Tuesday, August 19, 2008

Controversies--Wealth-2--Jobs--II

Why is it so hard to find a job in almost every country in the world? One answer, of course, is that there are simply too many people chasing too few jobs. But as we saw in the introduction to this section, there was a time in America when the problem was that there were to few people with too many jobs. One thing is certain and that is that there is never a shortage of things to be done.

If you were to go to a typical third world country, say, in Africa. The thing that strikes you is the sheer number of things that need to be done. People are living in squalor. Most of them, from young to old, are sick much of the time, some with very serious diseases. They live in huts made of anything they have at hand. In the midst of a steaming jungle, they have no potable drinking water. They are always hungry and starvation is common. And yet, when you inquire about jobs, you discover that 60, maybe even 80% of their people are unemployed. Furthermore, they seem to lack any sort of initiative and even energy to do very much. They are largely dependent on outsiders. Charities provide them with food, dig the wells for their water, provide whatever medical care they receive, and give them what few educational materials they might have. Foreign governments, usually the US build the power plants they have to provide a modicum of modernity. The people seem curiously passive. They are interested in religion, but their religion seems unable to motivate them to save themselves even in this life, much less the next. They seem unable to do anything for themselves.

Of course, it is not quite so bad in the US, but it certainly seems headed in that direction. This is particularly true when you reflect that earlier in the history of our country, except in times of recession or "panic" jobs were readily available. Katherine Hepburn, in an interview describing her career, says of the time when she was young, "Getting a job was easy, anybody could get a job. Keeping it was what was hard." The journalist/economist, Henry Hazlitt, says almost the same thing in his story about how he became a newspaper man. He had started college, but the dealth of his father had made it necessary to find work to help support the family. He said he could always find a job. Men were eager to hire anyone they could find, but, he quickly discovered that he had a harder time actually doing the job than he had guessed so he lost one job after another until he finally found one working for a newspaper. He began, of course, doing menial work, and soon progressed to become a top notch reporter--a job, with the exception of a brief stint as an editor, that he held the rest of his very productive life.
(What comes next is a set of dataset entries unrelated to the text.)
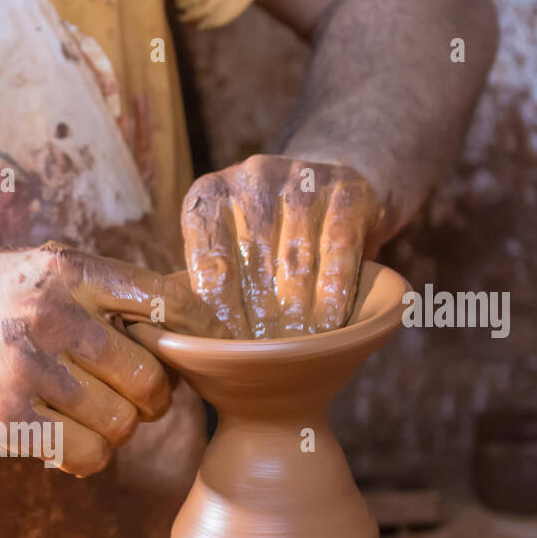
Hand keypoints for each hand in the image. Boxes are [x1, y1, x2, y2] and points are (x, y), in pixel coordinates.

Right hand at [0, 244, 212, 476]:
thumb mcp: (45, 270)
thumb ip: (112, 289)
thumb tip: (202, 311)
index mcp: (68, 269)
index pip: (168, 304)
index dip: (193, 338)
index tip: (189, 354)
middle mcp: (48, 314)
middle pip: (151, 378)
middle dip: (148, 398)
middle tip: (127, 396)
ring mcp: (24, 369)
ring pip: (121, 425)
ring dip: (113, 430)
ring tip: (83, 413)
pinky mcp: (4, 419)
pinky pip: (85, 454)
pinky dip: (84, 455)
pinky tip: (61, 435)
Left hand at [180, 155, 384, 338]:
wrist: (330, 188)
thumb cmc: (266, 240)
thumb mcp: (228, 249)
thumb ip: (207, 286)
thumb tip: (190, 349)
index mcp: (208, 196)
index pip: (207, 262)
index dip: (216, 313)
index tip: (225, 350)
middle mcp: (250, 178)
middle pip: (251, 263)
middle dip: (256, 320)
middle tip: (260, 360)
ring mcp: (300, 177)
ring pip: (295, 260)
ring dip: (295, 314)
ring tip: (294, 351)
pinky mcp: (346, 187)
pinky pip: (338, 248)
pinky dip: (333, 292)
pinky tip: (328, 326)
The point here is that something has obviously changed. Today, the difficulty lies in finding a job. But once you have found it, your employer has a hard time firing you. The problem, of course, in our society, indeed, in almost every society of the modern world, is that we have burdened jobs to the point that it is a wonder that finding a job in any country is not as difficult as it is in that African nation. An employer who hires someone is getting a horrible burden. He is responsible for his health care. He has to provide for vacation and holiday pay. He has to pay taxes to take care of the employee for a period of time if he finds he has to lay him off. At one of my places of work they posted the notice of requirements for the environment. They had to provide restrooms, of course, but there were numerous other things. The two that I remember was that the floors had to be "tight", whatever that means, and the required drinking fountains had to have an arc of at least two inches.
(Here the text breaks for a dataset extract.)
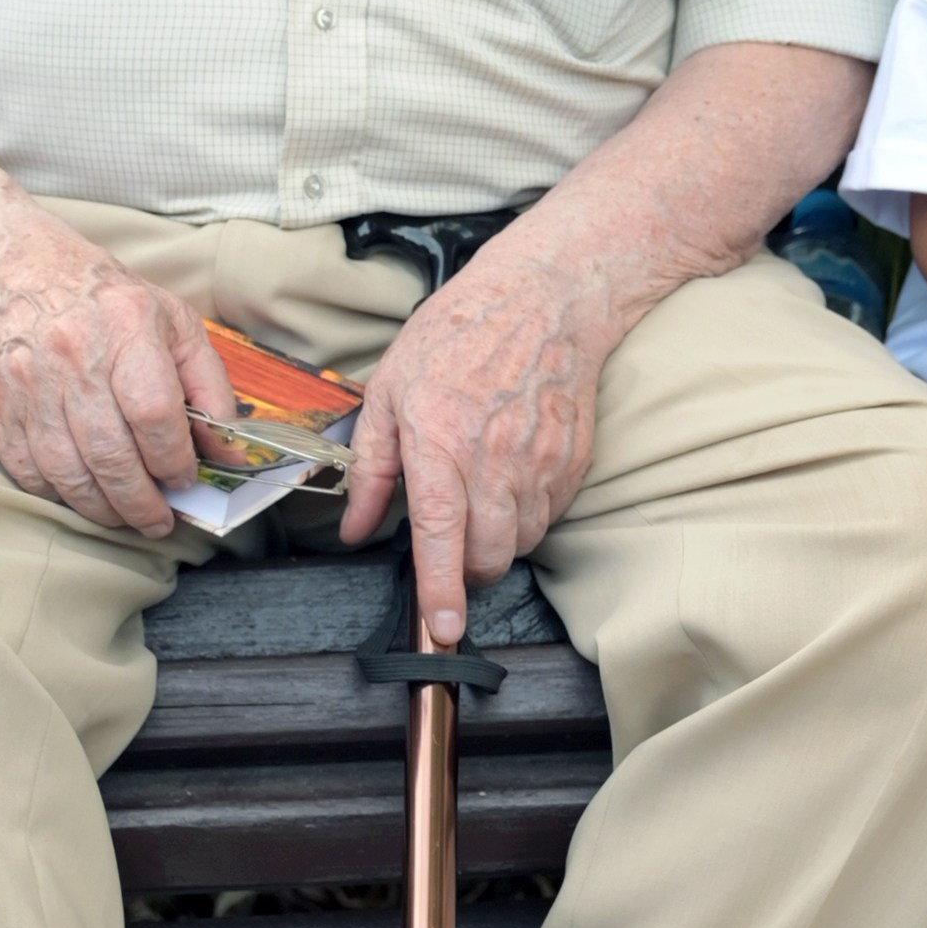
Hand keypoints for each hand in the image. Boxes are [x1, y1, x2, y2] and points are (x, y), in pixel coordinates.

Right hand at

The addition of every burden on a job, of course, reduces the number of available jobs. But, more seriously, it makes those in the society more passive, more dependent. The motivation for promising others that they will be "taken care of" is that those who make those promises will themselves be "taken care of" in addition to adding to their power and control. They live at the expense of others. It is this conviction, the conviction that it is alright to live at the expense of others that we will explore in future discussions.

1 comment:

Nathaniel Gee said...

Dad, I agree with the general points of this piece but do not agree with your bleak outlook of the availability of jobs, nor on the ability of jobs to fire people. Today it was anouced that unemployment hit a 5 year high at 6.1%. I don't know exactly how this is calculated but I assume that means that 93.9% of those that want to work have a job. I would also submit that of those 6.1% many are choosing unemployment because the job with the right salery is unavailable, they refuse to move to a location were jobs exist, or they refuse to try a new feild in which jobs are more plentiful. Also I am pleased to annouce that in the open market it is still easy to fire people, my company does it almost everyday. When I signed on to work here they made it very clear that they never garentee any work and can fire me at anytime, I have seen this carried out not just in layoffs due to lack of work but due to firing due to personal performance.